[Opening Record extracts section]
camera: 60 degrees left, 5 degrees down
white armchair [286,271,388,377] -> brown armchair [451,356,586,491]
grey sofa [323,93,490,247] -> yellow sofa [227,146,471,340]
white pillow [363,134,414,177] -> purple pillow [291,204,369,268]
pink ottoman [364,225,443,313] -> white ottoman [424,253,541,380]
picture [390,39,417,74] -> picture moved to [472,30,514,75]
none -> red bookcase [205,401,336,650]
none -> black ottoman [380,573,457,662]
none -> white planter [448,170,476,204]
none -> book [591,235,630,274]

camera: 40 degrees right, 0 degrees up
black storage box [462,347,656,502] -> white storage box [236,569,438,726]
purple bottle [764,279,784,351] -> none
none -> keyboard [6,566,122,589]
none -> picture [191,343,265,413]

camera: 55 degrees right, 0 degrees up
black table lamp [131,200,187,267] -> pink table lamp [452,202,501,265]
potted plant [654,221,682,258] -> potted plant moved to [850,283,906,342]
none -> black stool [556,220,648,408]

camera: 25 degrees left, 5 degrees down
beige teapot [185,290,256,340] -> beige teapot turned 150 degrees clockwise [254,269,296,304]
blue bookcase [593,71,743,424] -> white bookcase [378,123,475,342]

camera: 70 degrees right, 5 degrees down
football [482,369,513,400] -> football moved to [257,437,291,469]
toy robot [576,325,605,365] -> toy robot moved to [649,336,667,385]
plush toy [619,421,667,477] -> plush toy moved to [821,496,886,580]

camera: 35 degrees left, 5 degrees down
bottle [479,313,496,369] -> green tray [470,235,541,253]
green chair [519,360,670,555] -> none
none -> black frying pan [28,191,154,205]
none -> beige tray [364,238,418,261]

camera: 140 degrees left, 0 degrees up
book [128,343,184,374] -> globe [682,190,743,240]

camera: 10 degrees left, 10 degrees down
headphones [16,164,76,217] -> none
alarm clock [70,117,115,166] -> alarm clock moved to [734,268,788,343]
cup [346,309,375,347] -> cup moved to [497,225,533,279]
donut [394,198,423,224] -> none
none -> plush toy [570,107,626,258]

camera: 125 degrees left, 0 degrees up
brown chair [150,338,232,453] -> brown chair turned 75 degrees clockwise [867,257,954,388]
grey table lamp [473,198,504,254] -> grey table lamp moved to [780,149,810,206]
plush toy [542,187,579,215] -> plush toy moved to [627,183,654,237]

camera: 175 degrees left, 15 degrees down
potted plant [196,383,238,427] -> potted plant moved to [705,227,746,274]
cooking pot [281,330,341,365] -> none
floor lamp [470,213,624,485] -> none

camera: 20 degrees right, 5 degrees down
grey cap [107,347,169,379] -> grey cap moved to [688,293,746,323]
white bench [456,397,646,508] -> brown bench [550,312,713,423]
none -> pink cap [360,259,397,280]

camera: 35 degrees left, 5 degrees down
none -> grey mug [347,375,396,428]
[Closing Record extracts section]
> Problem: All entries must be repeated exactly.

> Answer box:
camera: 60 degrees left, 5 degrees down
white armchair [286,271,388,377] -> brown armchair [451,356,586,491]
grey sofa [323,93,490,247] -> yellow sofa [227,146,471,340]
white pillow [363,134,414,177] -> purple pillow [291,204,369,268]
pink ottoman [364,225,443,313] -> white ottoman [424,253,541,380]
picture [390,39,417,74] -> picture moved to [472,30,514,75]
none -> red bookcase [205,401,336,650]
none -> black ottoman [380,573,457,662]
none -> white planter [448,170,476,204]
none -> book [591,235,630,274]

camera: 40 degrees right, 0 degrees up
black storage box [462,347,656,502] -> white storage box [236,569,438,726]
purple bottle [764,279,784,351] -> none
none -> keyboard [6,566,122,589]
none -> picture [191,343,265,413]

camera: 55 degrees right, 0 degrees up
black table lamp [131,200,187,267] -> pink table lamp [452,202,501,265]
potted plant [654,221,682,258] -> potted plant moved to [850,283,906,342]
none -> black stool [556,220,648,408]

camera: 25 degrees left, 5 degrees down
beige teapot [185,290,256,340] -> beige teapot turned 150 degrees clockwise [254,269,296,304]
blue bookcase [593,71,743,424] -> white bookcase [378,123,475,342]

camera: 70 degrees right, 5 degrees down
football [482,369,513,400] -> football moved to [257,437,291,469]
toy robot [576,325,605,365] -> toy robot moved to [649,336,667,385]
plush toy [619,421,667,477] -> plush toy moved to [821,496,886,580]

camera: 35 degrees left, 5 degrees down
bottle [479,313,496,369] -> green tray [470,235,541,253]
green chair [519,360,670,555] -> none
none -> black frying pan [28,191,154,205]
none -> beige tray [364,238,418,261]

camera: 140 degrees left, 0 degrees up
book [128,343,184,374] -> globe [682,190,743,240]

camera: 10 degrees left, 10 degrees down
headphones [16,164,76,217] -> none
alarm clock [70,117,115,166] -> alarm clock moved to [734,268,788,343]
cup [346,309,375,347] -> cup moved to [497,225,533,279]
donut [394,198,423,224] -> none
none -> plush toy [570,107,626,258]

camera: 125 degrees left, 0 degrees up
brown chair [150,338,232,453] -> brown chair turned 75 degrees clockwise [867,257,954,388]
grey table lamp [473,198,504,254] -> grey table lamp moved to [780,149,810,206]
plush toy [542,187,579,215] -> plush toy moved to [627,183,654,237]

camera: 175 degrees left, 15 degrees down
potted plant [196,383,238,427] -> potted plant moved to [705,227,746,274]
cooking pot [281,330,341,365] -> none
floor lamp [470,213,624,485] -> none

camera: 20 degrees right, 5 degrees down
grey cap [107,347,169,379] -> grey cap moved to [688,293,746,323]
white bench [456,397,646,508] -> brown bench [550,312,713,423]
none -> pink cap [360,259,397,280]

camera: 35 degrees left, 5 degrees down
none -> grey mug [347,375,396,428]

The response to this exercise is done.